Hay frases que se repiten tanto en Medellín que ya parecen parte del paisaje sonoro: «esto antes era un barrio tranquilo», «ya nadie puede pagar aquí», «los turistas se adueñaron de todo». Al principio, estas voces eran grito, luego reclamo… hoy suenan más como eco. Es posible que, sin querer, hayamos transitado de la queja urbana al olvido colectivo. No porque el problema se haya resuelto, sino porque nos acostumbramos a él.
Y lo más inquietante es que, cuando viajamos, muchas veces repetimos lo que criticamos. Llegamos a otros destinos buscando comodidad, encanto y precios que allá también elevan los arriendos. Somos habitantes críticos y turistas entusiastas al mismo tiempo. Una contradicción incómoda, pero muy reveladora.

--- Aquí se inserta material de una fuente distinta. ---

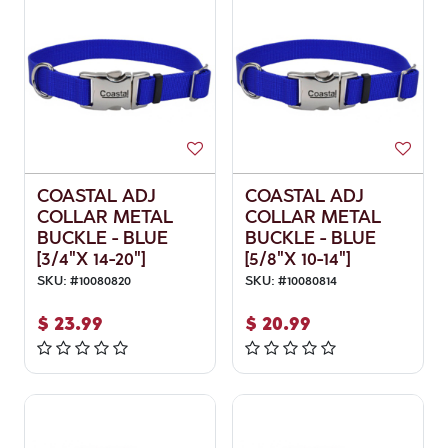
COASTAL ADJ
COASTAL ADJ
COLLAR METAL
COLLAR METAL
BUCKLE - BLUE
BUCKLE - BLUE
[3/4"X 14-20"]
[5/8"X 10-14"]
SKU:
#
10080820
SKU:
#
10080814
$
23.99
$
20.99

Medellín sigue transformándose de manera hiperacelerada. Basta con caminar por Laureles, Provenza o Manila para notar los efectos amplificados: los precios siguen disparados, los negocios tradicionales dan paso a cafés “de autor”, las casas se derrumban para construir hoteles de renta corta, los letreros y menús aparecen en inglés, y cada vez hay más visitantes que llegan no solo por el paisaje, sino por el estilo de vida que venden las redes (con lo maravilloso y lo perverso).

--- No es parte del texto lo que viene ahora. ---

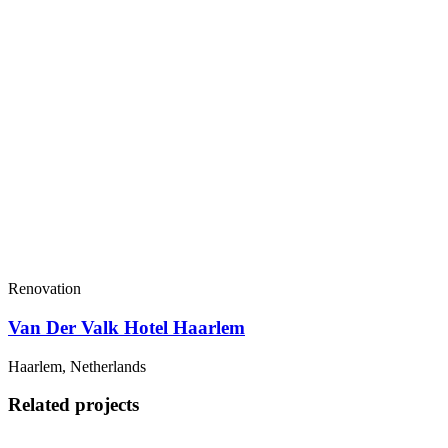
Renovation
Van Der Valk Hotel Haarlem
Haarlem, Netherlands
Related projects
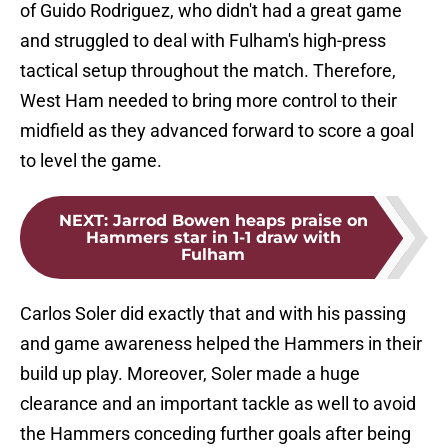
of Guido Rodriguez, who didn't had a great game
and struggled to deal with Fulham's high-press
tactical setup throughout the match. Therefore,
West Ham needed to bring more control to their
midfield as they advanced forward to score a goal
to level the game.
NEXT
:
Jarrod Bowen heaps praise on
Hammers star in 1-1 draw with
Fulham
Carlos Soler did exactly that and with his passing
and game awareness helped the Hammers in their
build up play. Moreover, Soler made a huge
clearance and an important tackle as well to avoid
the Hammers conceding further goals after being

Este modelo de ciudad ha traído, además de desplazamiento y pérdida de identidad barrial, cierta comercialización de lo cotidiano. Y aunque muchos lo critican, es difícil desligarse del fenómeno cuando también se depende de él.
Salir de Medellín y llegar a Barichara o Palomino nos pone en otro rol. Uno que suele pasar desapercibido, pero que refleja nuestra parte del ciclo: buscamos lo bonito, lo cómodo, lo que “valga la pena”, sin pensar que quizás estamos contribuyendo a lo mismo que lamentamos en casa.

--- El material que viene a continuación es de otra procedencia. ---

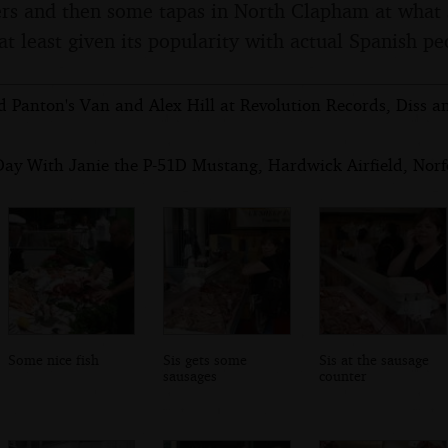
ers and then some tapas in North Clapham at what 
at least given its popularity with actual Spanish pe
d Panton's Van and Alex Hill at Revolution Records, Diss a
Day With Janie the P-51D Mustang, Hardwick Airfield, Norfo
Some nice fish
Sis gets some
Sis at the sausage
sausages
counter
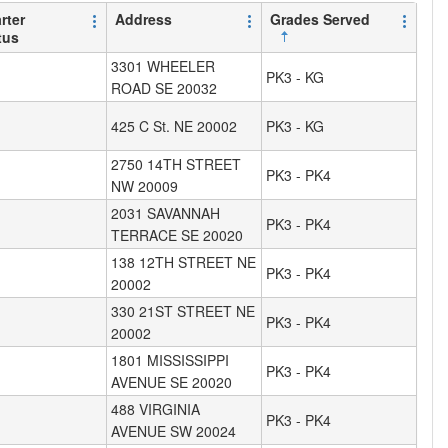
rter
Address
Grades Served
tus
3301 WHEELER
PK3 - KG
ROAD SE 20032
425 C St. NE 20002
PK3 - KG
2750 14TH STREET
PK3 - PK4
NW 20009
2031 SAVANNAH
PK3 - PK4
TERRACE SE 20020
138 12TH STREET NE
PK3 - PK4
20002
330 21ST STREET NE
PK3 - PK4
20002
1801 MISSISSIPPI
PK3 - PK4
AVENUE SE 20020
488 VIRGINIA
PK3 - PK4
AVENUE SW 20024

La clave no está en renunciar a viajar, sino en hacerlo desde otro lugar. Con curiosidad, sí, pero también con respeto. Con ganas de conocer, sin consumir la esencia: ser turista responsable.
Se trata de pequeñas decisiones: comer platos típicos cocinados por manos del lugar, aprender sobre la historia del destino, preguntar antes de fotografiar, escuchar sin juzgar.
Incluso el turismo puede entrelazarse con los intereses creativos. ¿Qué tal viajar para aprender a bordar como lo hacen en el Caribe o participar en talleres comunitarios? Viajar puede ser un acto de conexión, no solo de escape.
Tal vez la verdadera transformación empieza cuando aceptamos nuestra dualidad. Cuando dejamos de buscar culpables afuera y nos preguntamos: ¿qué tipo de huella dejo cuando me muevo por el mundo?
Viajar no debería ser una forma de borrar límites, sino de entenderlos. Medellín y Colombia no necesitan menos turistas, sino más visitantes conscientes. Y quizás, también, más ciudadanos dispuestos a mirar sus propias contradicciones.
Y hay algo adicional: parece que hace unos semestres la gentrificación fue tema de todas las conversaciones, columnas, podcasts y foros. Hoy, en cambio, suena más como ruido de fondo. Tal vez nos resignamos, tal vez nos adaptamos. El discurso se desgasta cuando se repite sin traducirse en acción. Pero eso no significa que el problema haya desaparecido, solo que nos cuesta seguir nombrándolo sin sentir que estamos patinando en lo mismo.
Y ahí es donde hay que insistir: no para repetir la queja, sino para renovar el diálogo. Para volver a hacernos preguntas incómodas y construir otras formas de habitar, de viajar, de transformar.